Bagi masyarakat umum yang belum pernah merasakan ketergantungan terhadap zat haram narkoba mungkin berkata para pecandu bisa lepas dari ketergantungan napza/narkoba cukup dengan nasihat. Namun sejatinya proses melepaskan diri dari narkoba tidaklah mudah.
Proses bagaimana seseorang menjadi pecandu narkoba dimulai dari coba-coba dalam lingkungan pergaulan.
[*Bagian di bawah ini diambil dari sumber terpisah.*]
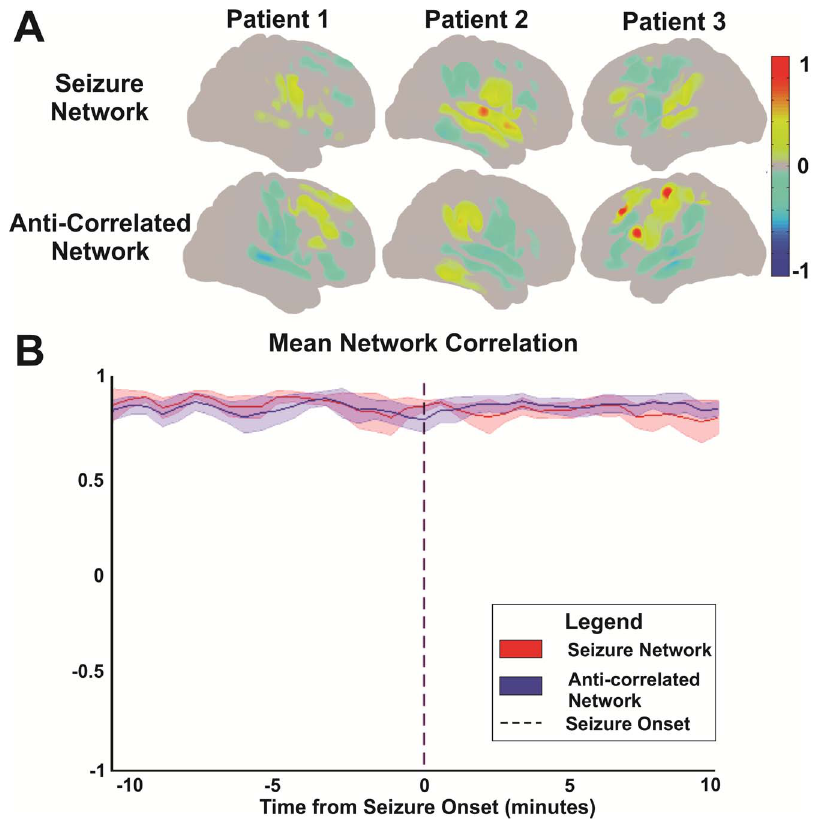
Figure 3. Network correlation structures. (A) Cortical surface topographies across patients for both the seizure and the anti-correlated networks. (B) SCP correlation topography over time. This plot demonstrates the spatial correlation between each network’s seed-based SCP correlation map computed at 30 second intervals over the course of a 20 minute ictal epoch and that computed over the same entire 20-minute ictal epoch. This plot represents a cumulative average of spatial correlation values for all patients and all seizures. Error bars represent 95% confidence intervals across the mean as determined by a one-sample t-test. Seizure onset was time-locked to minute 10 within the 20 minute epoch.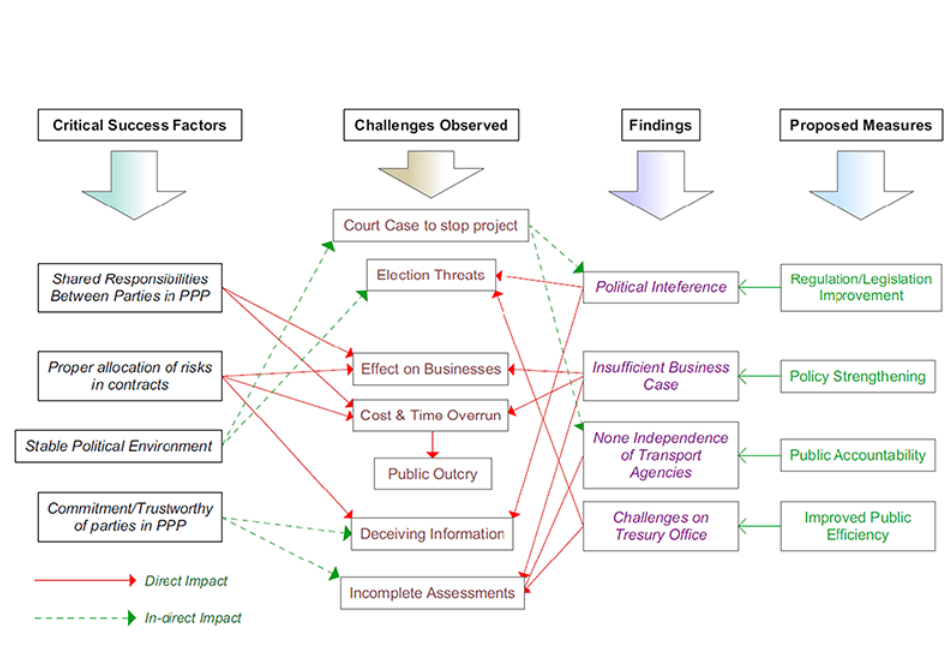
Figure 1 Relationship between critical success factors, challenges observed and mitigation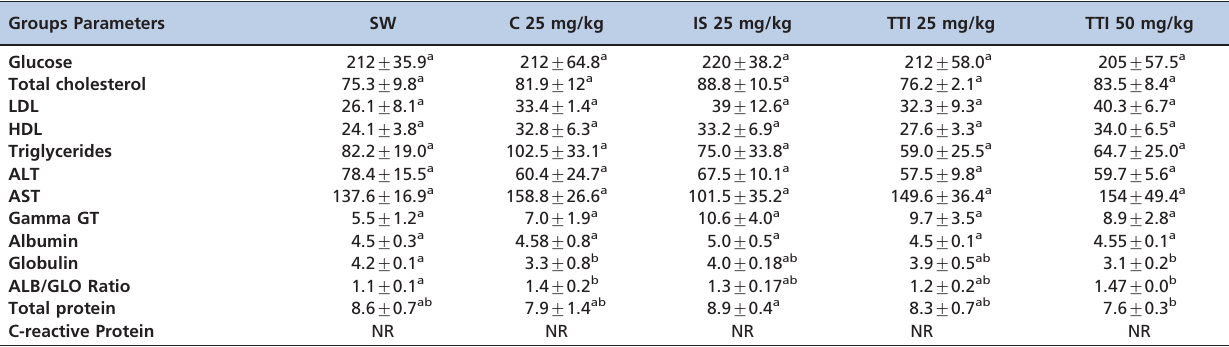
Table 3 - Biochemical parameters in Wistar rats fed the standard diet, AIN-93G + 1 mL of water (SW, n =6), AIN- 93G + 25 mg/kg casein in 1 mL water (25 mg/kg C, n= 6), AIN-93G + 25 mg/kg soybean trypsin inhibitor in 1 mL water (25 mg/kg IS, n= 6); AIN-93G + 25 mg/kg tamarind trypsin inhibitor in 1 mL water (25 mg/kg TTI, n =6), and AIN- 93G + 50 mg/kg tamarind trypsin inhibitor in 1 mL water (50 mg/kg TTI, n= 6) for 11 days. The results are expressed as the mean ¡ standard deviation of each group. Different letters indicate p , 0.05 between groups; one-way ANOVA followed by Tukey’s post-hoc test was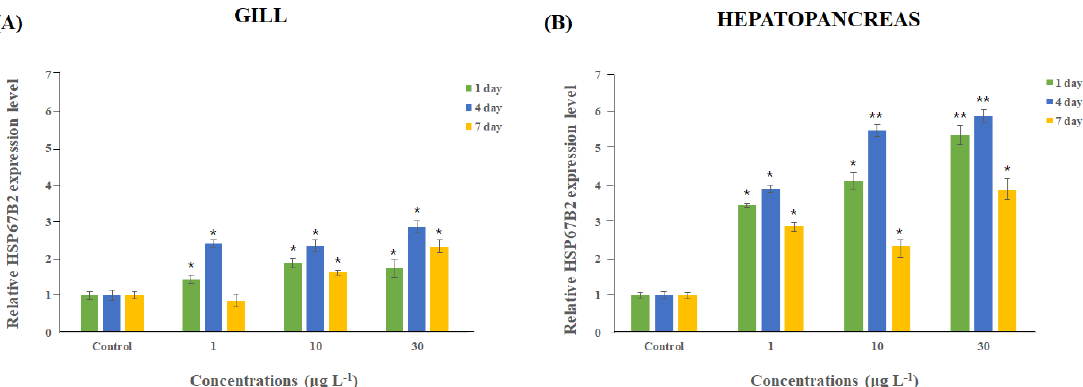
Figure 5. Expression analysis of HSP67B2 in the ( A ) gill and ( B ) hepatopancreas of Macrophthalmus japonicus exposed to 1, 10, and 30 µ g L − 1 DEHP for 1, 4, and 7 days. The values were normalized against GAPDH . Bars indicate the standard deviation of the mean. Statistically significant differences are represented by asterisks as * P < 0.05 and ** P < 0.01 as compared to controls (control ratio value = 1).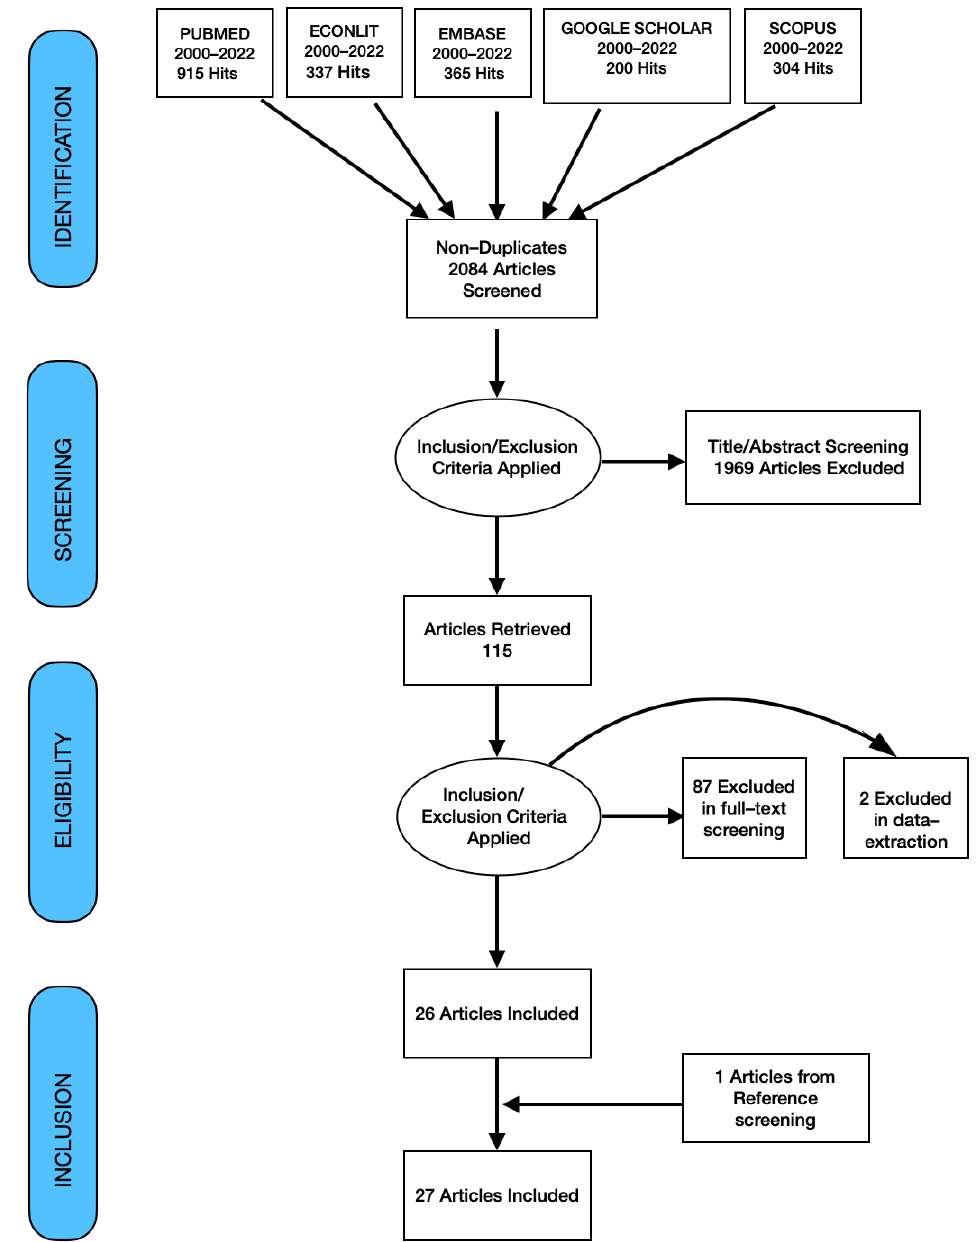
Figure 1. PRISMA flow chart of search, inclusion and exclusion screening and accepted studies of the review. Source:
Kemudian dikomsumsi untuk bersenang-senang (rekreasional), berlanjut pemakaian reguler, di mana dosis yang digunakan semakin besar untuk mencapai kondisi yang diinginkan.
Hal tersebut berujung ketergantungan, di mana dirinya berada pada titik tidak mampu melewatkan satu hari pun tanpa narkoba dan tanpa merasakan gejala putus zat (sakau).
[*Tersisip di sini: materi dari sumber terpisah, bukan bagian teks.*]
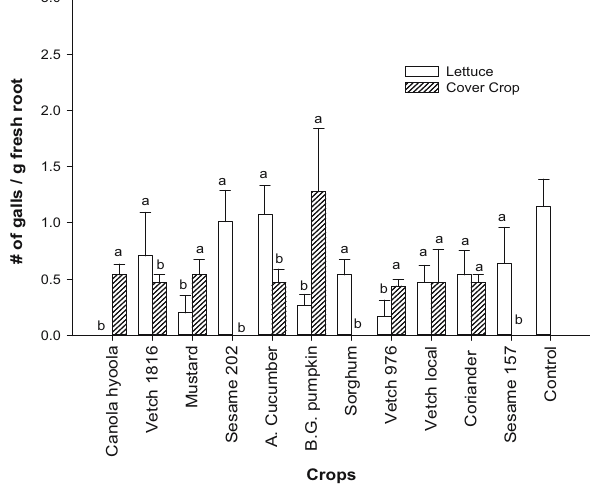
Figure 9: The total number of RKN galls per gram fresh root in the root systems of the host plant lettuce ( Lactuca sativa L. ) planted with 11 local non - host crops as trap plants. The standard deviation of the means is designated by the error bar for each mean. Means followed by the same letter are not signi fi cantly di ff erent ( SNK, P > 0.05 )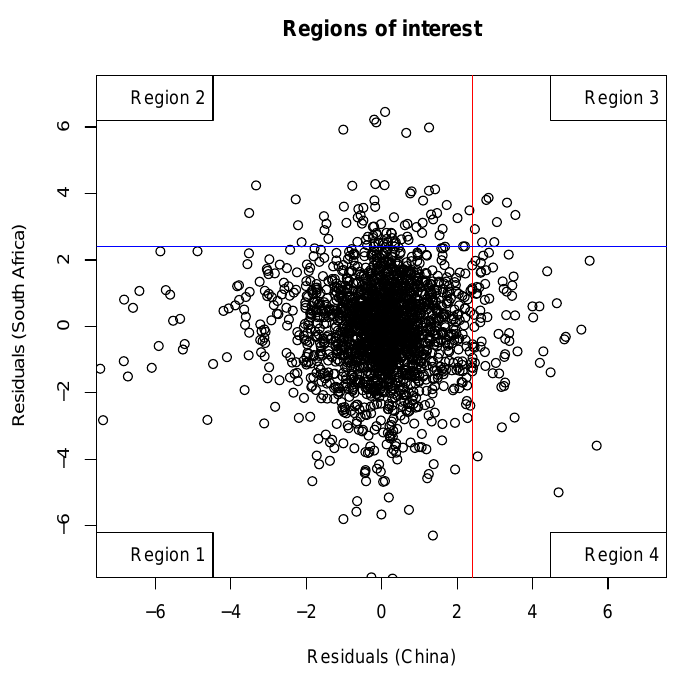
Figure 12. The CMEV and bivariate point process models’ same points thresholds. Table 8. Extremal dependence structures of the CMEV and point process models. Panel A Paired Markets CMEV Model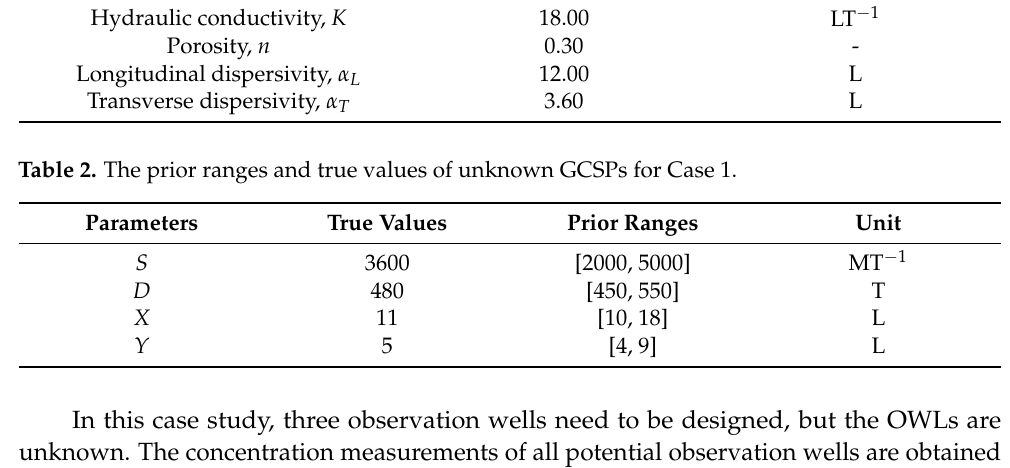
Figure 2. MLP approach structure diagram.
Setiap pengguna narkoba pada kondisi seperti di atas akan sangat membutuhkan proses rehabilitasi untuk melepaskan diri dari ketergantungan terhadap narkoba (popular di masyarakat umum) atau napza (popular dikalangan medis).Â
Faktor terpenting bagi pecandu narkoba agar cepat pulih dari kecanduannya adalah melakukannya secepat mungkin untuk direhabilitasi narkoba.
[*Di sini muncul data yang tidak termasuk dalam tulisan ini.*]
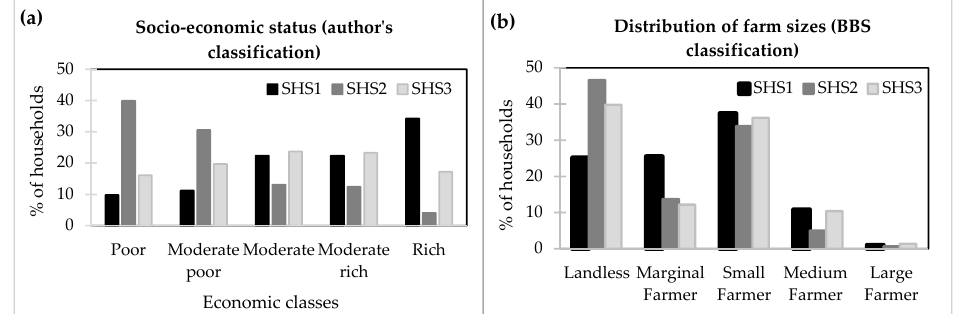
Figure 4. Current socio-economic status of the households in the study area by socio-hydrological space. ( a ) Socio-economic status (author’s classification); ( b ) Distribution of farm sizes (BBS classification).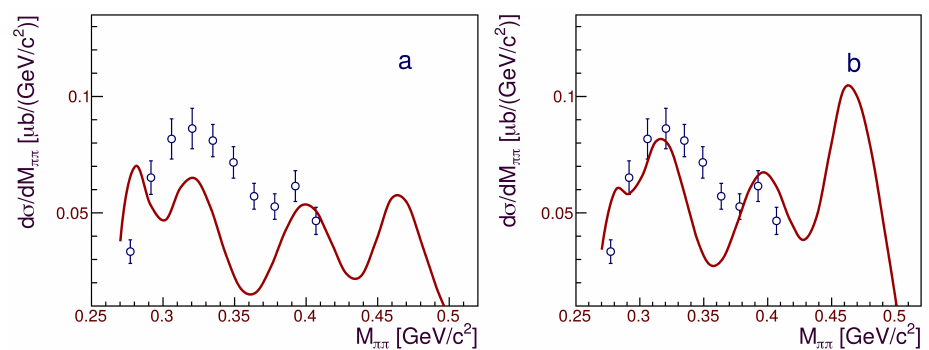
Figure 5: The distribution over the invariant mass of two final pions M ππ at the orbital angular momenta L = 2, l the final deuteron belongs to the experimental interval 0 ◦ < θ c . m . the full interval 0 ◦ < θ c . m .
Mendapatkan rehabilitasi bagi para pecandu narkotika dan korban penyalahgunaan narkoba di Indonesia merujuk pada Peraturan Bersama tentang Penanganan Pecandu Narkotika dan Korban Penyalahgunaan Narkotika ke dalam Lembaga Rehabilitasi yang diterbitkan pada tahun 2014.Â
Bantuan rehabilitasi juga merujuk pada Undang-Undang No. 35 tahun 2009 tentang Narkotika dan Peraturan Pemerintah No. 25 tahun 2011.
Para pecandu narkoba saat masuk pertama kali rehabilitasi biasanya akan menyangkal kondisinya butuh bantuan dan sulit diminta untuk melakukan rehabilitasi. Untuk itu dibutuhkan intervensi dari keluarga atau kerabat untuk mendorong pengguna narkoba untuk mau menjalani rehabilitasi.
Berdasarkan Peraturan Menteri Kesehatan Republik Indonesia Nomor 2415/Menkes/PER/XII/2011 Tentang Rehabiliasi Medis Pecandu, Penyalahguna dan Korban Penyalahguna Narkotika pada Bab III pasal 9 berbunyi ayat (1) proses rehabilitasi medis meliputi asesmen, penyusunan rencana rehabilitasi, program rehabilitasi rawat jalan atau rawat inap, dan program pasca rehabilitasi.
Sedangkan pada Bab III Pasal 10 ayat (1) berbunyi rehabilitasi medis dapat dilaksanakan melalui rawat jalan dan/atau rawat inap sesuai dengan rencana rehabilitasi yang telah disusun dengan mempertimbangkan hasil asesmen.
Pelaksanaan rawat jalan sebagaimana dimaksud, meliputi: intervensi medis antara lain melalui program detoksifikasi (menyembuhkan gejala sakau/putus zat), terapi simtomatik, dan/atau terapi rumatan medis, serta terapi penyakit komplikasi sesuai indikasi; dan intervensi psikososial antara lain melalui konseling adiksi narkotika, wawancara motivasional, terapi perilaku dan kognitif (Cognitive Behavior Therapy), dan pencegahan kambuh.